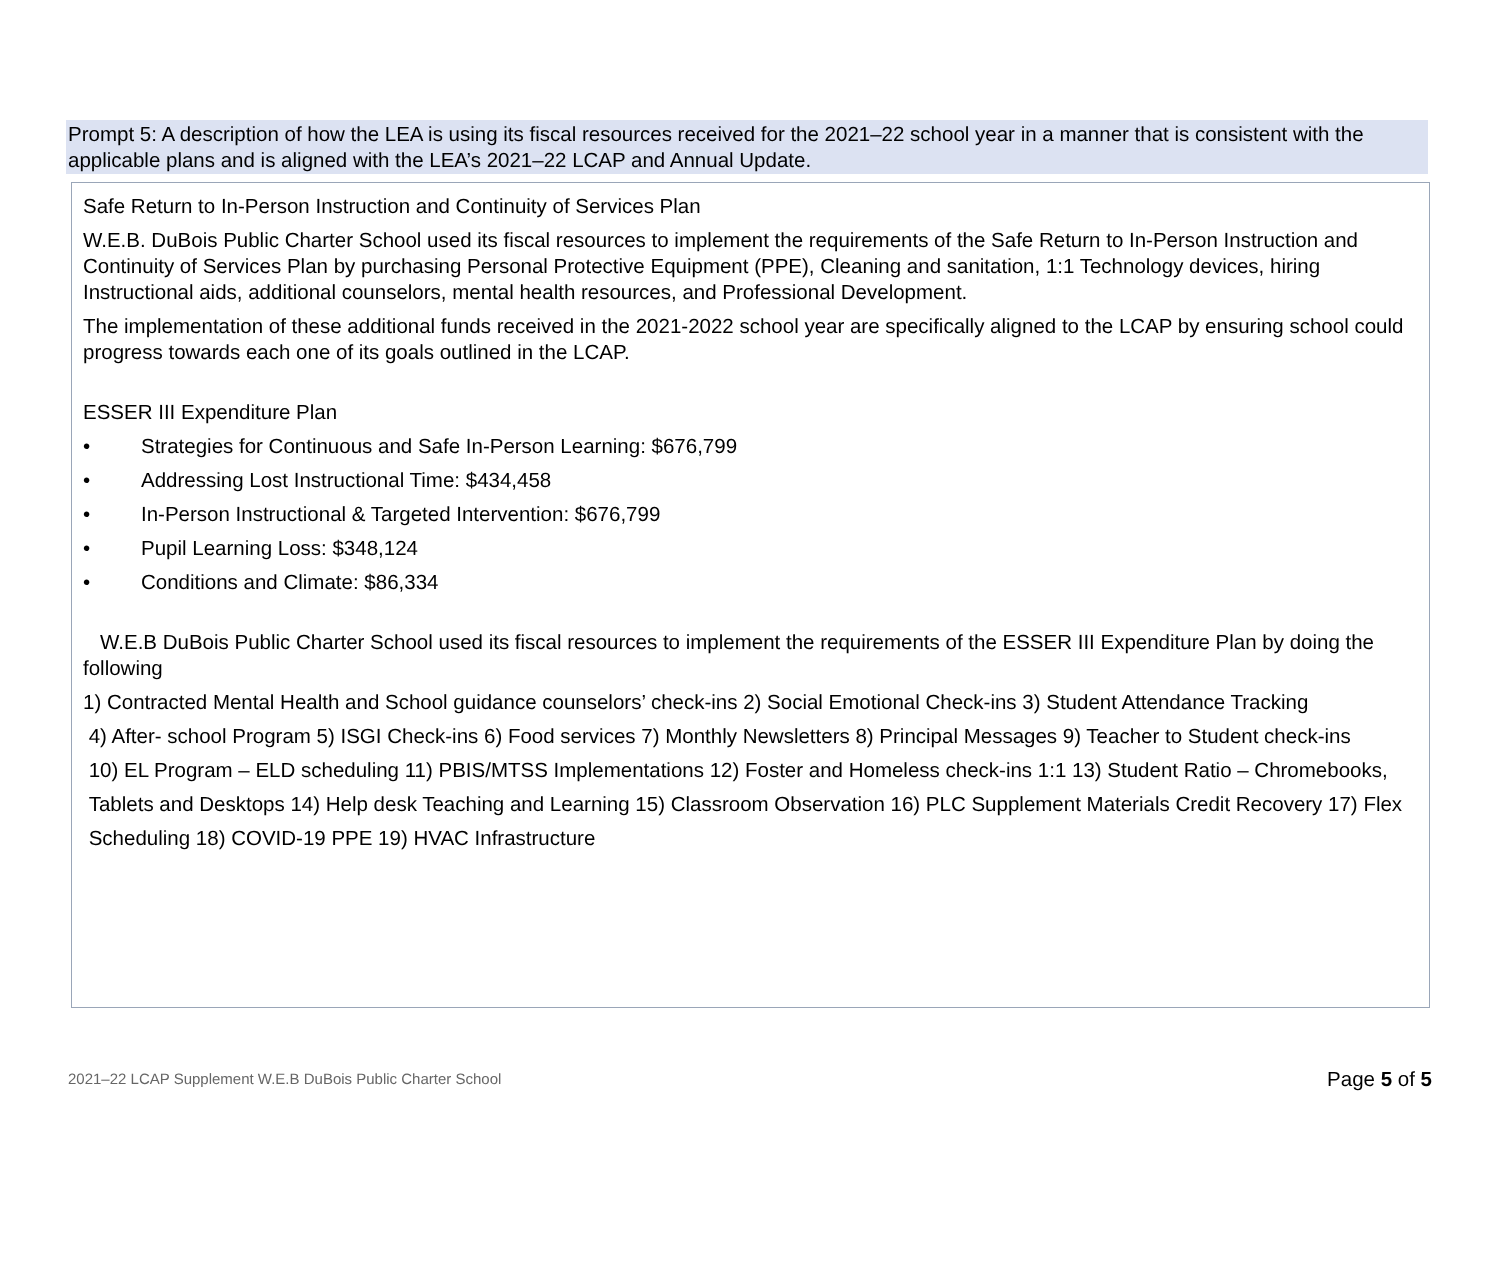Prompt 5: A description of how the LEA is using its fiscal resources received for the 2021–22 school year in a manner that is consistent with the applicable plans and is aligned with the LEA’s 2021–22 LCAP and Annual Update.
Safe Return to In-Person Instruction and Continuity of Services Plan
W.E.B. DuBois Public Charter School used its fiscal resources to implement the requirements of the Safe Return to In-Person Instruction and Continuity of Services Plan by purchasing Personal Protective Equipment (PPE), Cleaning and sanitation, 1:1 Technology devices, hiring Instructional aids, additional counselors, mental health resources, and Professional Development.
The implementation of these additional funds received in the 2021-2022 school year are specifically aligned to the LCAP by ensuring school could progress towards each one of its goals outlined in the LCAP.
ESSER III Expenditure Plan
• Strategies for Continuous and Safe In-Person Learning: $676,799
• Addressing Lost Instructional Time: $434,458
• In-Person Instructional & Targeted Intervention: $676,799
• Pupil Learning Loss: $348,124
• Conditions and Climate: $86,334
W.E.B DuBois Public Charter School used its fiscal resources to implement the requirements of the ESSER III Expenditure Plan by doing the following
1) Contracted Mental Health and School guidance counselors’ check-ins 2) Social Emotional Check-ins 3) Student Attendance Tracking
4) After- school Program 5) ISGI Check-ins 6) Food services 7) Monthly Newsletters 8) Principal Messages 9) Teacher to Student check-ins
10) EL Program – ELD scheduling 11) PBIS/MTSS Implementations 12) Foster and Homeless check-ins 1:1 13) Student Ratio – Chromebooks,
Tablets and Desktops 14) Help desk Teaching and Learning 15) Classroom Observation 16) PLC Supplement Materials Credit Recovery 17) Flex
Scheduling 18) COVID-19 PPE 19) HVAC Infrastructure
2021–22 LCAP Supplement W.E.B DuBois Public Charter School Page 5 of 5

★ ★ ★ ★

TRY IT -
Please give the entries again word for word, without any pictures.

TASK RESPONSE -
Prompt 5: A description of how the LEA is using its fiscal resources received for the 2021–22 school year in a manner that is consistent with the applicable plans and is aligned with the LEA’s 2021–22 LCAP and Annual Update.
Safe Return to In-Person Instruction and Continuity of Services Plan
W.E.B. DuBois Public Charter School used its fiscal resources to implement the requirements of the Safe Return to In-Person Instruction and Continuity of Services Plan by purchasing Personal Protective Equipment (PPE), Cleaning and sanitation, 1:1 Technology devices, hiring Instructional aids, additional counselors, mental health resources, and Professional Development.
The implementation of these additional funds received in the 2021-2022 school year are specifically aligned to the LCAP by ensuring school could progress towards each one of its goals outlined in the LCAP.
ESSER III Expenditure Plan
• Strategies for Continuous and Safe In-Person Learning: $676,799
• Addressing Lost Instructional Time: $434,458
• In-Person Instructional & Targeted Intervention: $676,799
• Pupil Learning Loss: $348,124
• Conditions and Climate: $86,334
W.E.B DuBois Public Charter School used its fiscal resources to implement the requirements of the ESSER III Expenditure Plan by doing the following
1) Contracted Mental Health and School guidance counselors’ check-ins 2) Social Emotional Check-ins 3) Student Attendance Tracking
4) After- school Program 5) ISGI Check-ins 6) Food services 7) Monthly Newsletters 8) Principal Messages 9) Teacher to Student check-ins
10) EL Program – ELD scheduling 11) PBIS/MTSS Implementations 12) Foster and Homeless check-ins 1:1 13) Student Ratio – Chromebooks,
Tablets and Desktops 14) Help desk Teaching and Learning 15) Classroom Observation 16) PLC Supplement Materials Credit Recovery 17) Flex
Scheduling 18) COVID-19 PPE 19) HVAC Infrastructure
2021–22 LCAP Supplement W.E.B DuBois Public Charter School Page 5 of 5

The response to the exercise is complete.